Coronavirus, i numeri in chiaro. La fisica Paolotti: «Picco dei decessi? Ancora presto per dirlo»

di Giulia Marchina

Per la ricercatrice il dato sui nuovi casi positività è «al ribasso a causa della diminuzione dei tamponi»

In Italia i casi di Coronavirus segnalati nelle ultime 24 ore sono 18.727 in più rispetto a ieri, quando erano 16.999. Le persone ricoverate con sintomi, secondo i dati del bollettino diffuso dalla Protezione civile e dal ministero della Salute scendono a quota 28.562 (-526, ieri erano 29.088) e diminuiscono anche i pazienti in terapia intensiva: ora sono 3.265, con 208 ingressi nelle ultime 24 ore. Attualmente ci sono 690.323 persone positive al virus. Sono poi 761 le vittime (ieri invece erano 887). «Sarà curioso capire cosa accadrà subito dopo Natale», dice Daniela Paolotti della Fondazione Isi.


Dottoressa, i numeri delle vittime continuano ad essere elevati. Abbiamo raggiunto il picco dei decessi?


«I dati sulle vittime sono un po’ strani, soprattutto perché alcune Regioni stano facendo il conguaglio. Toscana e Friuli stanno conteggiando i decessi dei giorni passati. Non è ancora chiaro se il picco sia stato raggiunto».

Quindi le vittime potrebbero aumentare…

«Dico solo che parlare di picco ora, significherebbe dare false speranze che di qui a poco quel numero lì cominci a scendere e non sono nella posizione di poterlo affermare con certezza».

E invece qual è lo scenario per i nuovi casi positivi?

«Il trend pare in discesa, ma il fenomeno va di pari passo con la curva dei tamponi, che è scesa di molto.
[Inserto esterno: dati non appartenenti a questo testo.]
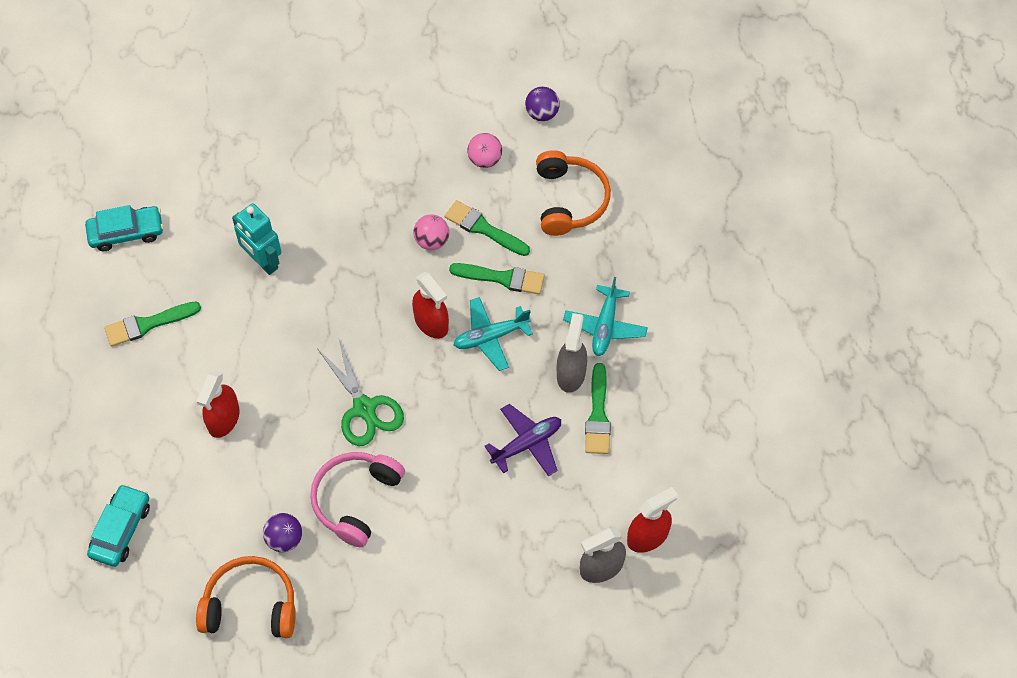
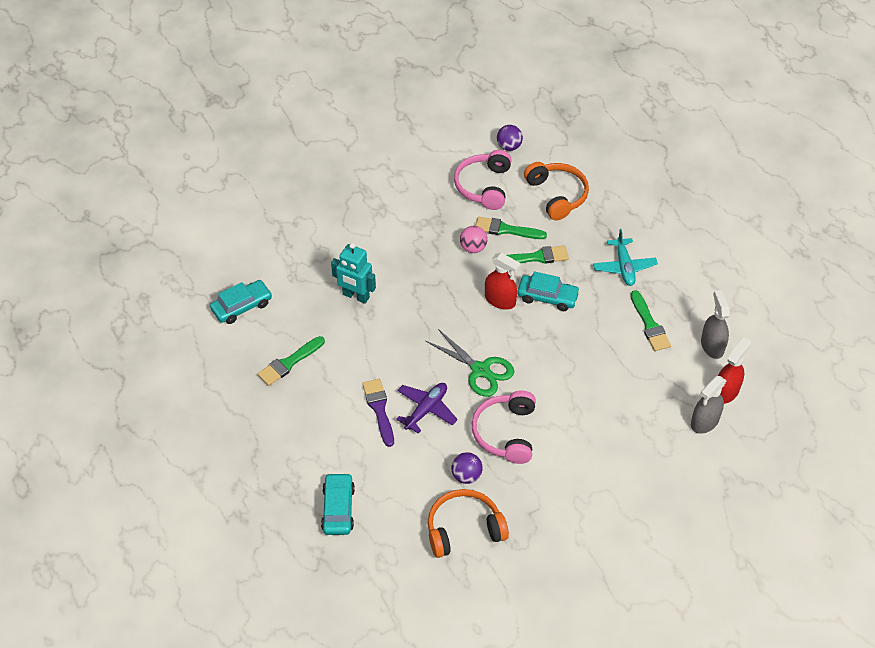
camera: 20 degrees left, 10 degrees down
(223, 419) = (379, 409): red spray bottle -> purple brush
(485, 160) = (484, 186): pink ball -> pink headphones
(490, 337) = (547, 297): turquoise plane -> turquoise car
(527, 444) = (610, 358): purple plane -> purple plane (426, 410)
(571, 373) = (616, 304): grey spray bottle -> grey spray bottle (712, 345)

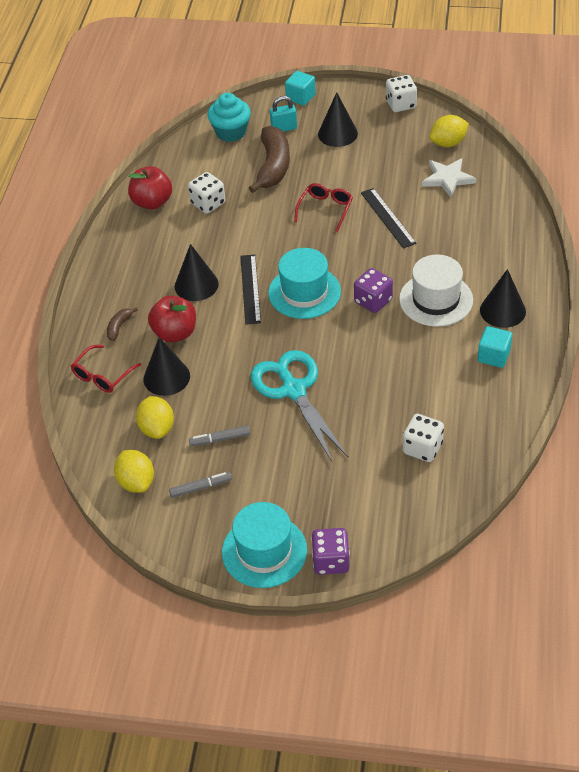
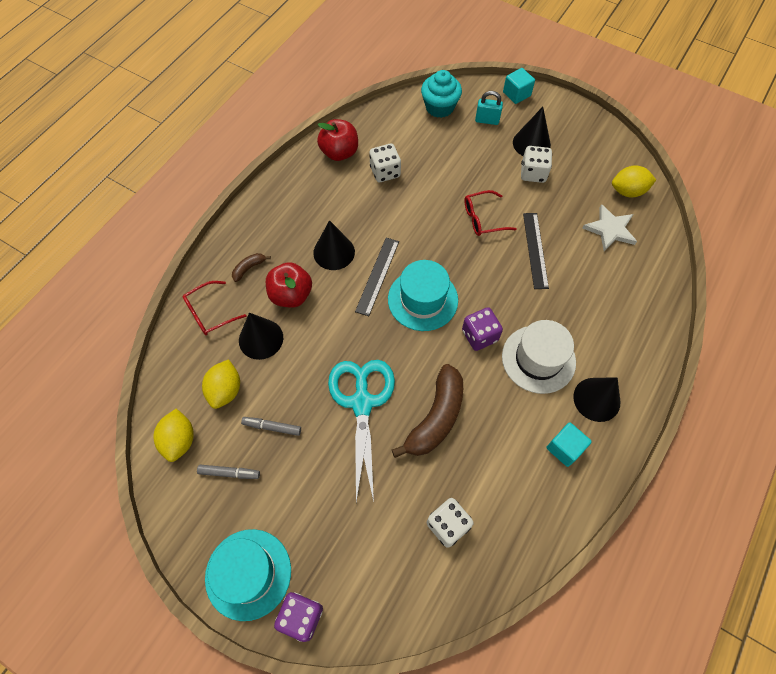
camera: 20 degrees right, 15 degrees up
(273, 166) = (459, 156): brown banana -> brown banana (436, 418)
(325, 209) = (483, 218): red glasses -> red glasses turned 150 degrees counterclockwise
(401, 104) = (602, 134): white dice -> white dice (533, 173)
Quindi, a un primo sguardo, direi che il numero dei casi positivi, ad oggi, viaggia al ribasso».

Cosa accadrà con l’apertura allo spostamento tra comuni?

«Quello che succederà nei prossimi giorni è complicato dirlo, in realtà il periodo natalizio si porta dietro l’appello a non spostarsi troppo, a non fare cenoni e a non fare assembramenti. Con queste premesse, potrebbe non essere un problema lo spostamento, sempre che siano in pochi a decidere di muoversi da un comune a un altro».

Cosa la preoccupa?

«La riapertura della scuole a gennaio. Non sarà tanto la scuola in sé, ma tutto il mondo che ci gira intorno: i mezzi pubblici che saranno inevitabilmente più affollati o i nonni, persone a rischio, che si muoveranno da casa per portare i nipoti».

Potremo assistere a una terza ondata?

«Con la ripartenza delle attività ordinarie è possibile. Poi c’è da dire una cosa: molti danno per assodato il fatto che tra qualche mese possa presentarsi una recrudescenza del virus. Ma chi lo ha detto invece che avremo chiuso i conti con la seconda ondata? Coi numeri di ora non è minimamente possibile arrivare ai numeri bassi che registravamo a giugno. Difficile che vedremo concludersi la seconda ondata in modo netto come è stato con la prima».

Poi ci sono le terapie intensive, che stanno calando.

«Le ipotesi variegate: da un lato abbiamo la coda del lockdown imposto con il Dpcm di inizio novembre. Dall’altro, con tutti i decessi che ci sono stati, è possibile che ci troviamo davanti a un “effetto svuotamento” dei reparti di terapia intensiva».

Cosa pensa, invece, dei tamponi in diminuzione?

«Penso sia sbagliato il principio. Coi numeri che registriamo, sarebbe stato importante mantenere un trend molto alto di tamponi eseguiti giornalmente. In questo modo si ha una fotografia più precisa della situazione, dell’entità del danno. La diminuzione sistematica dei tamponi è un grosso problema: era necessario fare lo sforzo di mantenere alto il dato».